Is there a way to purge a dynamoDB stream? - amazon-web-services

Hi I am working with dynamodb stream and lambda triggers over them. I've got myself into a fix as my lambda reads records from TRIM_HORIZON and it failed to process the very first record. Now the lambda is hell-bent on retrying the processing of that specific record. Is there a way to purge the stream so that new records start flowing and they can be processed?

If you only want new records (those coming in now, rather than historical records), use LATEST instead of TRIM_HORIZON.
As to answer the question, there is no way to purge a Kinesis/DynamoDb stream yet.

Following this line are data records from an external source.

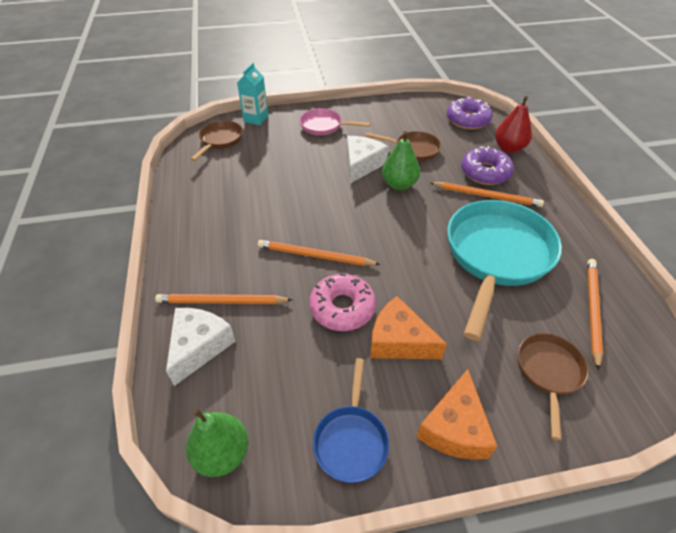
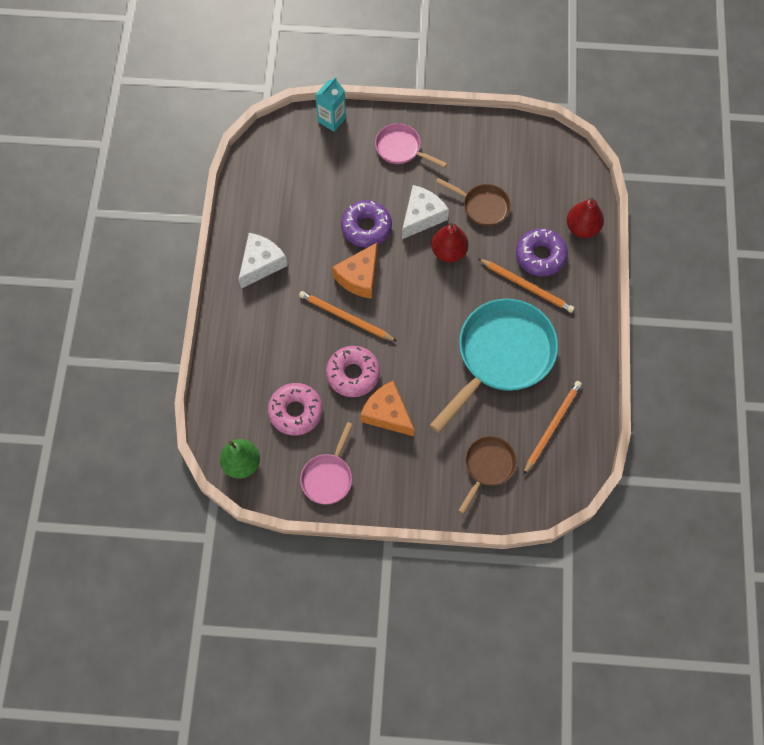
camera: 15 degrees right, 20 degrees up
(199, 346) = (237, 380): white cheese -> white cheese (261, 264)
(220, 140) = (288, 147): brown pan -> none
(221, 301) = (259, 344): orange pencil -> none
(283, 365) = (295, 411): none -> pink donut
(351, 440) = (328, 477): blue pan -> pink pan
(399, 184) = (448, 252): green pear -> red pear
(454, 428) = (401, 487): orange cheese -> orange cheese (359, 277)
(467, 120) = (560, 174): purple donut -> purple donut (366, 227)

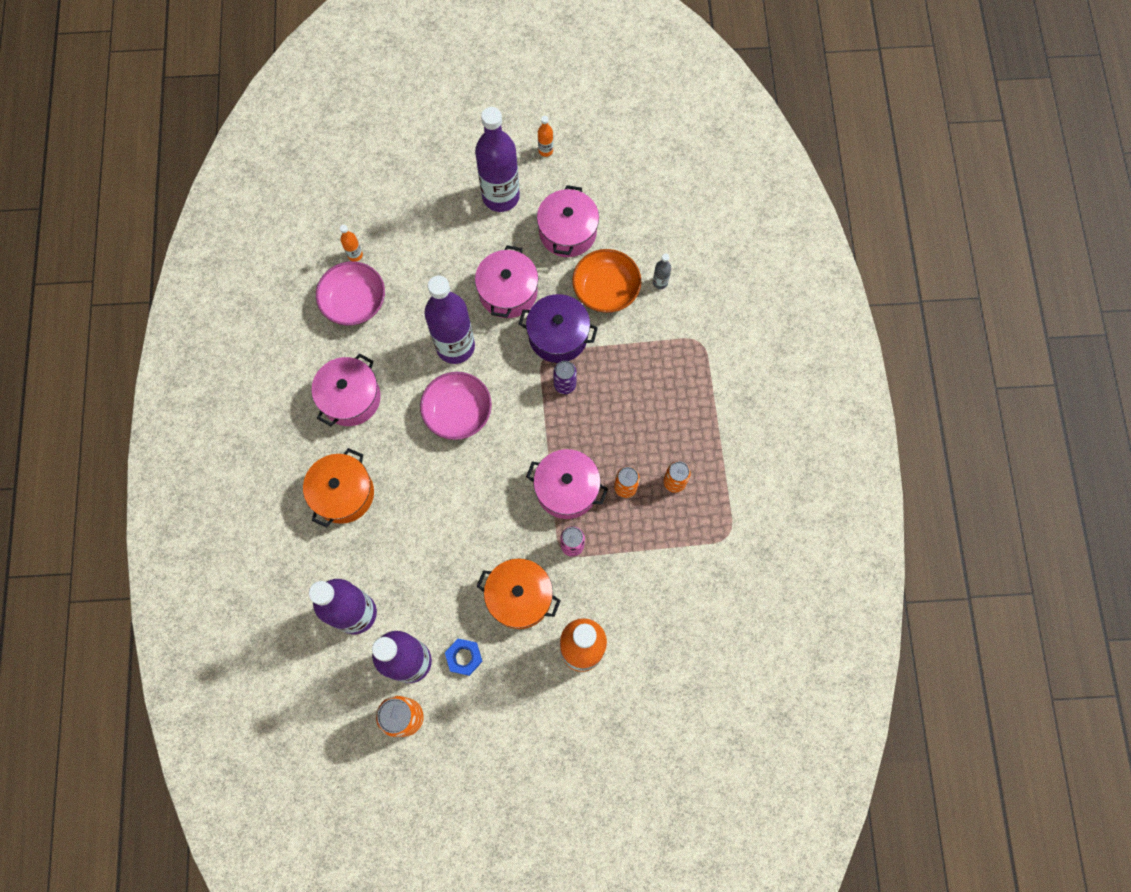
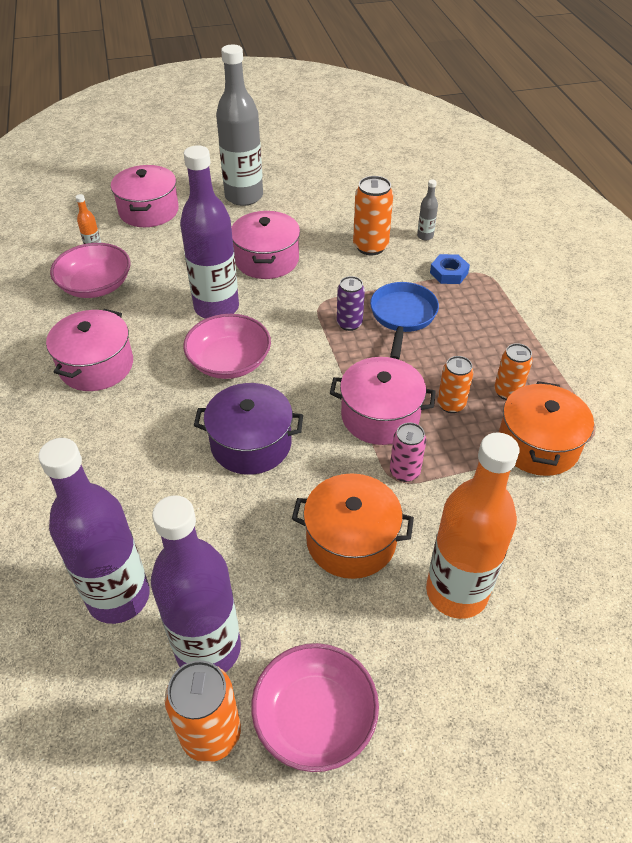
camera: 10 degrees left, 25 degrees down
(343, 493) = (92, 459): orange pot -> orange pot (538, 444)
(464, 657) = (288, 629): blue nut -> blue nut (449, 273)
(470, 718) = (315, 717): none -> pink bowl
(501, 196) = (244, 196): purple bottle -> grey bottle
(545, 150) = (281, 164): orange bottle -> none
(558, 336) = (330, 286): purple pot -> purple pot (251, 443)
(567, 232) = (318, 212): pink pot -> pink pot (149, 211)
(606, 289) = (370, 246): orange bowl -> orange can
(612, 384) = (402, 317): none -> blue pan

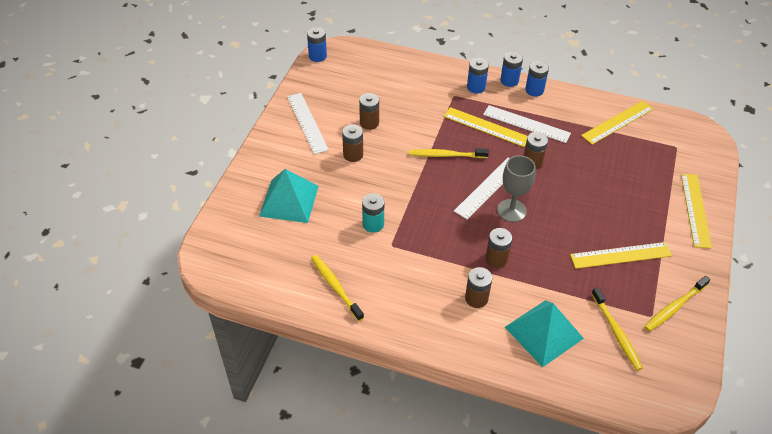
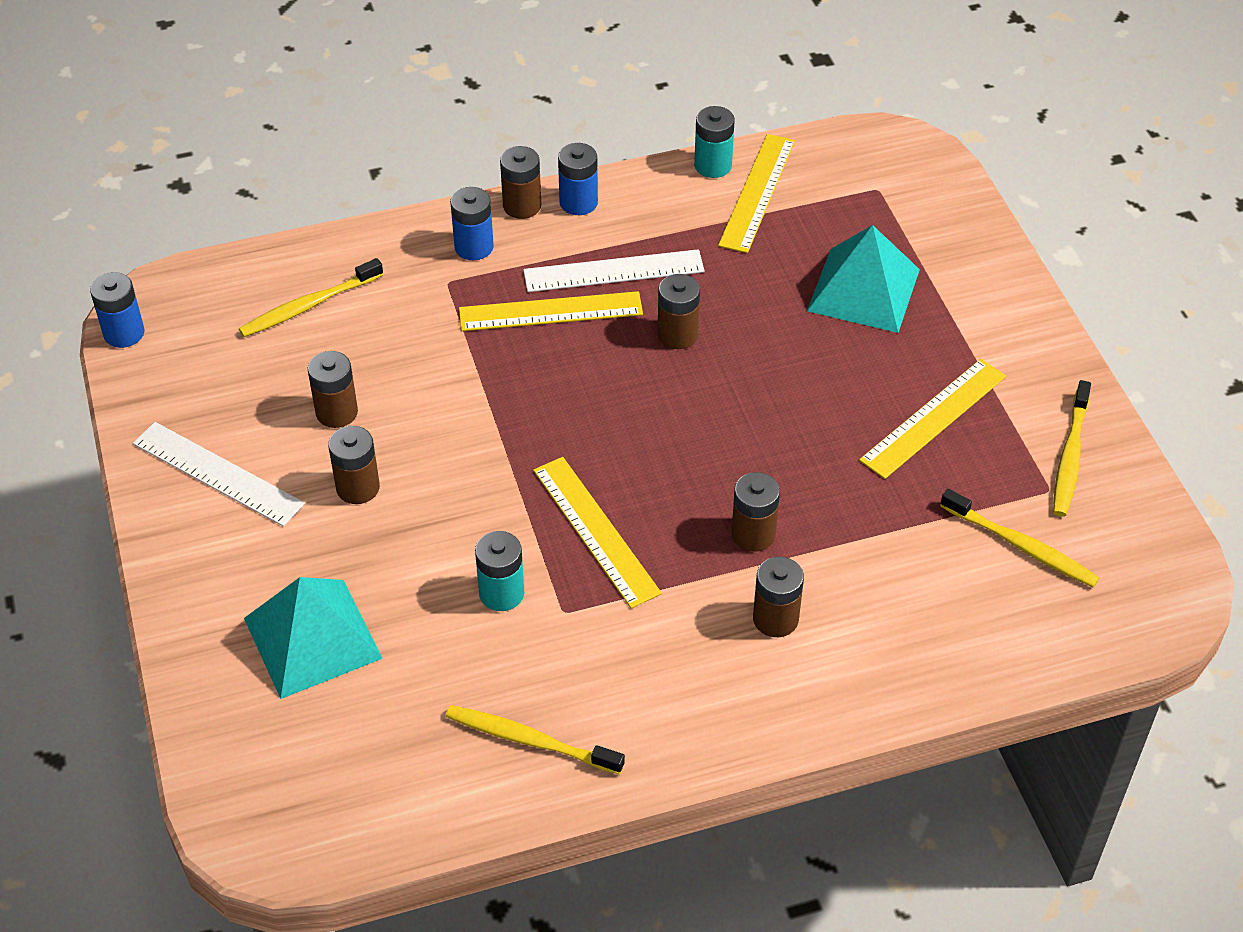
camera: 35 degrees left, 0 degrees up
(446, 155) = (524, 400): yellow toothbrush -> yellow toothbrush (308, 306)
(488, 188) = (642, 419): white ruler -> none
(509, 80) = (522, 206): blue battery -> brown battery
(511, 210) = (711, 438): grey goblet -> none
(544, 332) = (919, 611): turquoise pyramid -> turquoise pyramid (863, 289)
(606, 102) = (713, 165): none -> turquoise battery
(695, 210) = (983, 281): yellow ruler -> yellow ruler (595, 531)

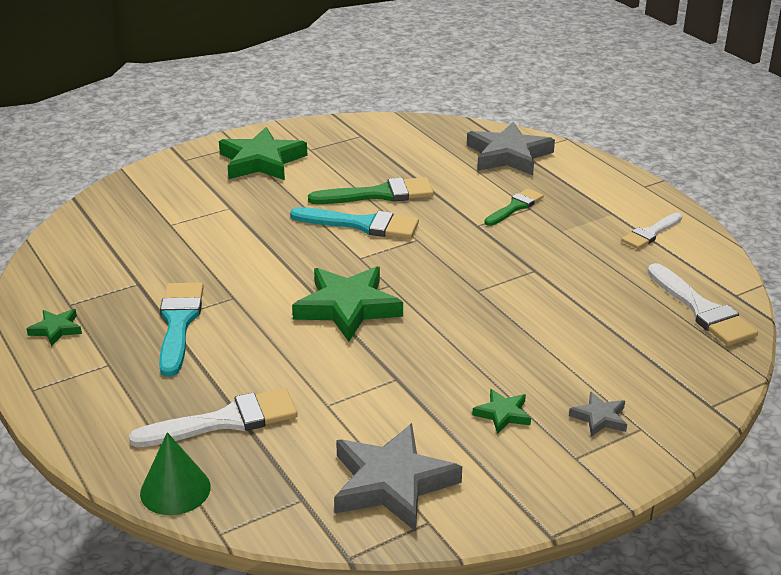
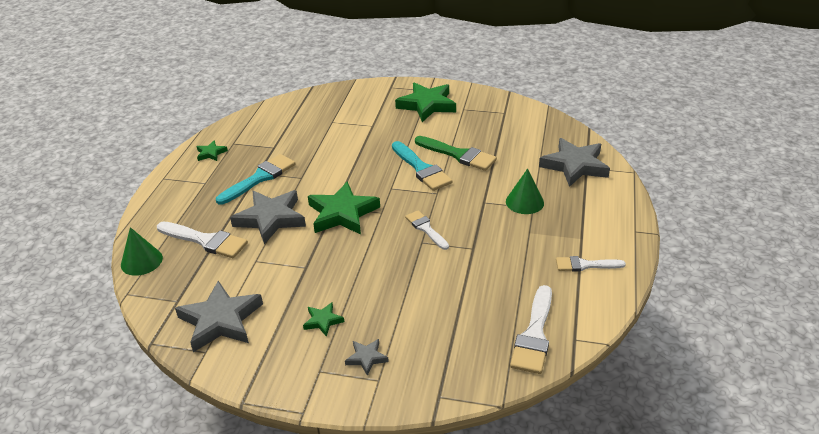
camera: 45 degrees right, 5 degrees up
(270, 355) = (271, 219): none -> grey star
(462, 276) = (426, 229): none -> white brush
(515, 207) = (524, 202): green brush -> green cone

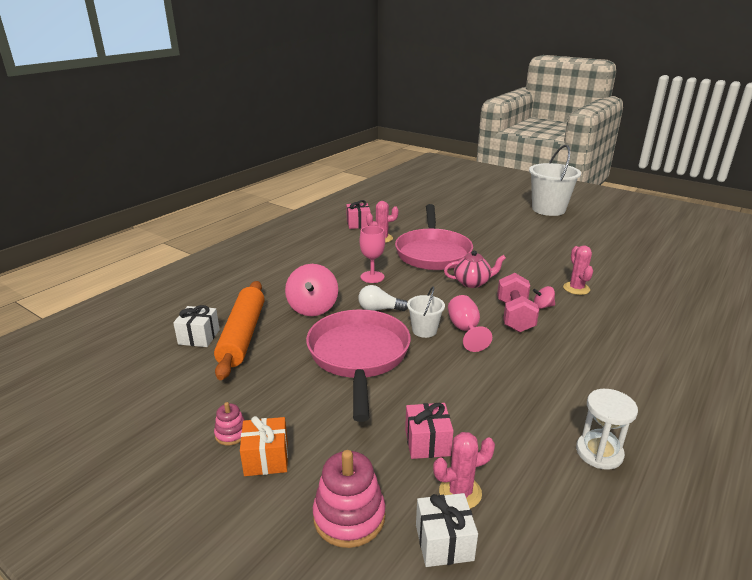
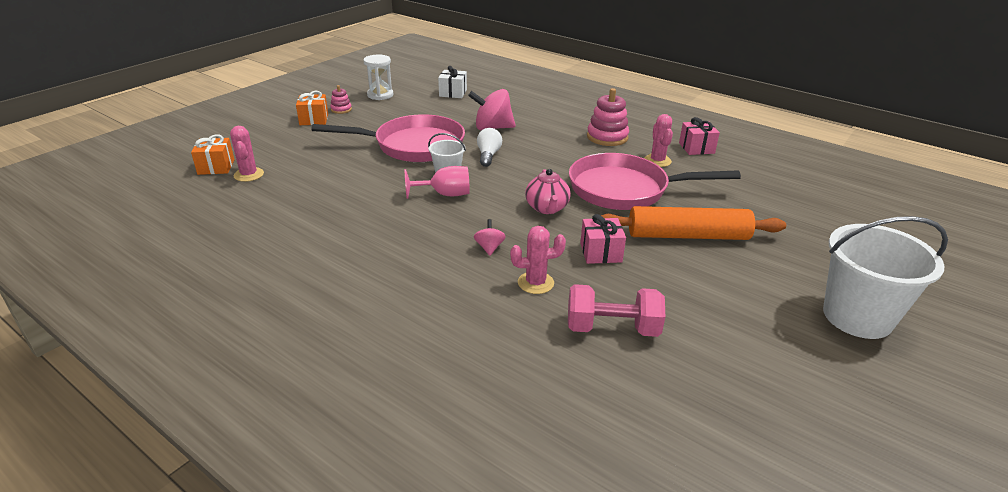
camera: 90 degrees right, 5 degrees up
(243, 335) = (452, 106): orange rolling pin -> orange rolling pin (688, 236)
(349, 516) = (254, 142): pink stacking toy -> pink stacking toy (607, 137)
(372, 277) = (555, 153): pink goblet -> none
(427, 442) = (300, 167): pink gift -> pink gift (601, 253)
(444, 542) = (216, 167): white gift -> orange gift
(514, 316) = (468, 226): pink dumbbell -> pink dumbbell (612, 328)
(599, 452) = (249, 235): white hourglass -> white hourglass (380, 95)

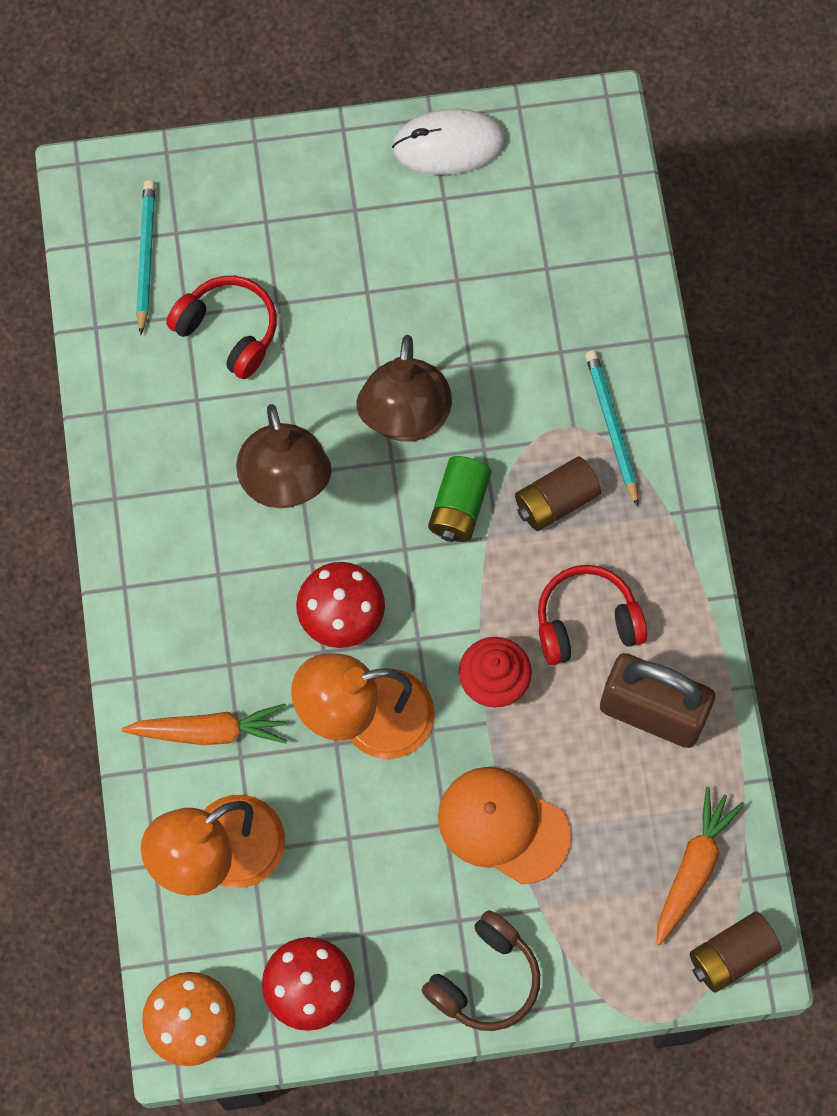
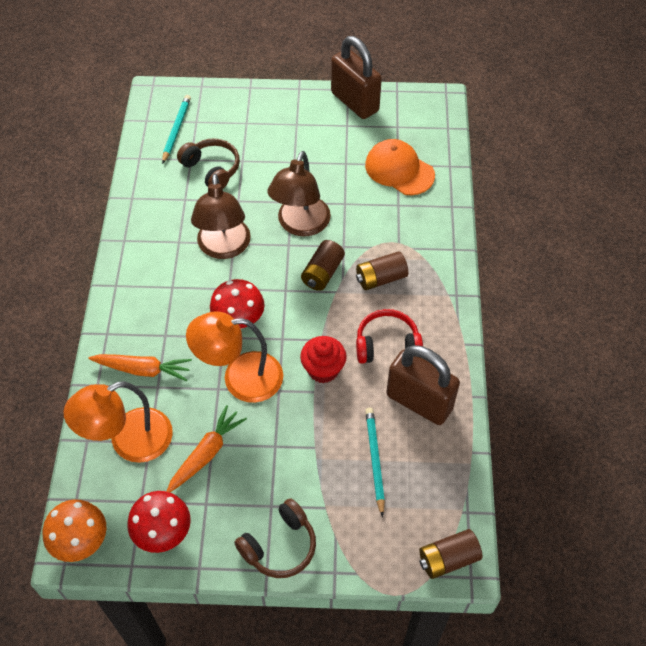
camera: 10 degrees right, 15 degrees down
(228, 331) = (212, 169): red headphones -> brown headphones
(448, 144) = (355, 102): white mouse -> brown padlock
(459, 507) = (322, 273): green battery -> brown battery
(503, 825) = (311, 453): orange cap -> orange cap (399, 170)
(612, 427) = (421, 246): turquoise pencil -> turquoise pencil (375, 460)
(693, 868) = (431, 499): orange carrot -> orange carrot (206, 453)

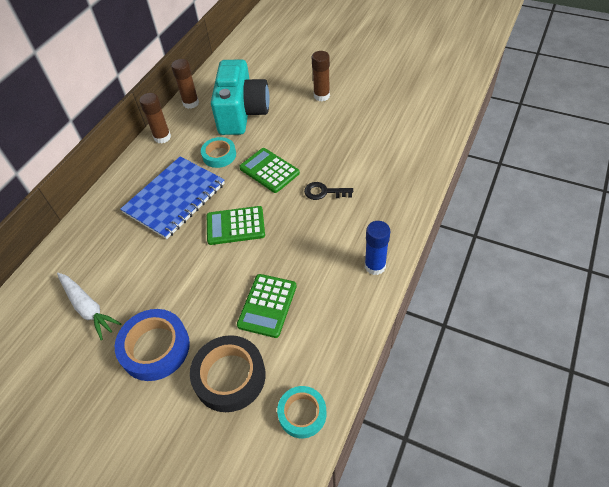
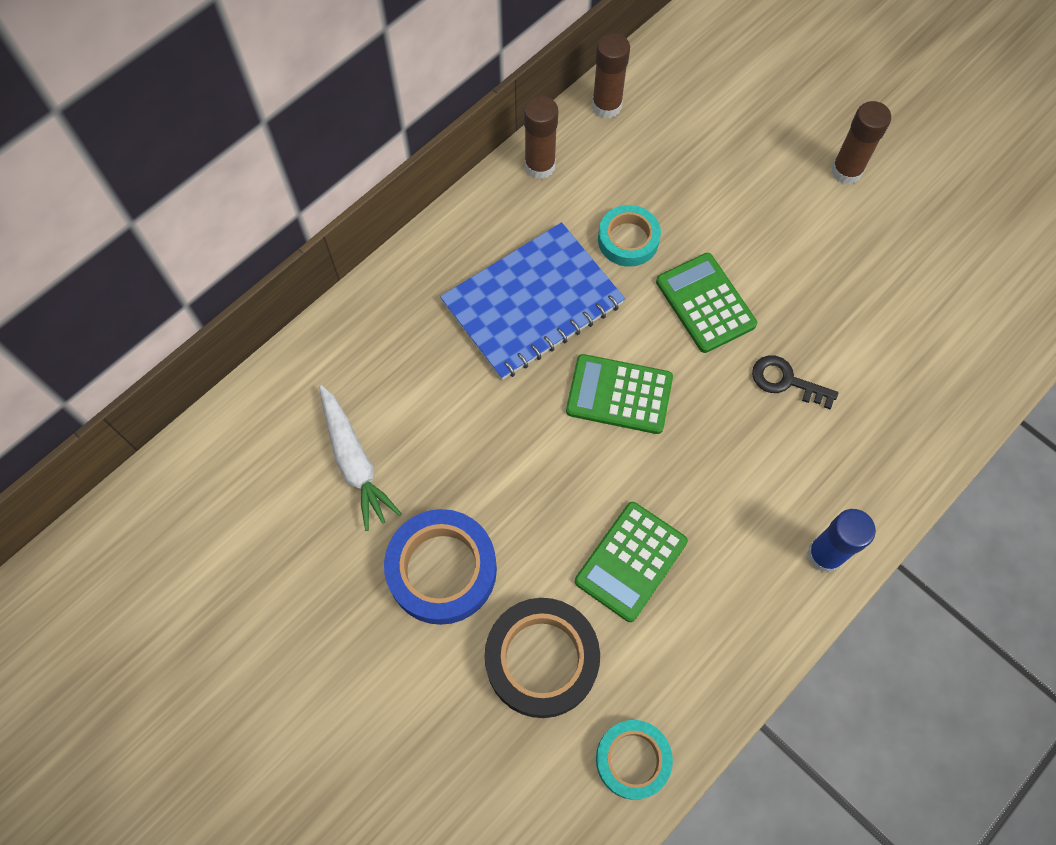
camera: 15 degrees right, 15 degrees up
(242, 113) = (691, 161): turquoise camera -> none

I think there is no way to purge the dynamo stream. One work around is to delete the stream and recreate it. (Highly not recommended in production as that incurs data loss)

Related

Prevent lambda from processing dynamodb stream events during table recovery

I'm working on preparing a disaster recovery plan for DynamoDB. In a DR situation we would create a temporary table to restore a snapshot to. From the Temp table we would copy data to a table that has been provisioned with IAC. Our DynamoDB tables have a stream and associated lambda trigger which would process all events that were copied in from the data in the temp table, this is unwanted and would cause a bunch of downstream issues.
Ideally I would like to disable the stream/ lambda trigger until the restore is complete and then enable and not process/ignore any of the changes from the copy/restore process.
I've read through DynamoDB stream documentation and it isn't clear to me if disabling the stream will clear events. It is my understanding that disabling/ enabling the DynamoDB stream although will provide you with a new arn is still the same stream behind the scenes and that log lives for 24 hours and once enable events would be sent to the lambda trigger.
Seems I might be able to configure the trigger on the lambda side, disable it, and then set the ShardIteratorType to 'LATEST' in order to prevent reading events from copied data.
Thanks in advance for any advice.
For anyone traveling down this path in the future I received some good answers on AWS Re:post here.
Some take aways:
When you disable/enable a stream it changes ARN and is completely separate to the old stream.
If the stream is disabled and you copy data to the table the stream log will remain empty once you reenable.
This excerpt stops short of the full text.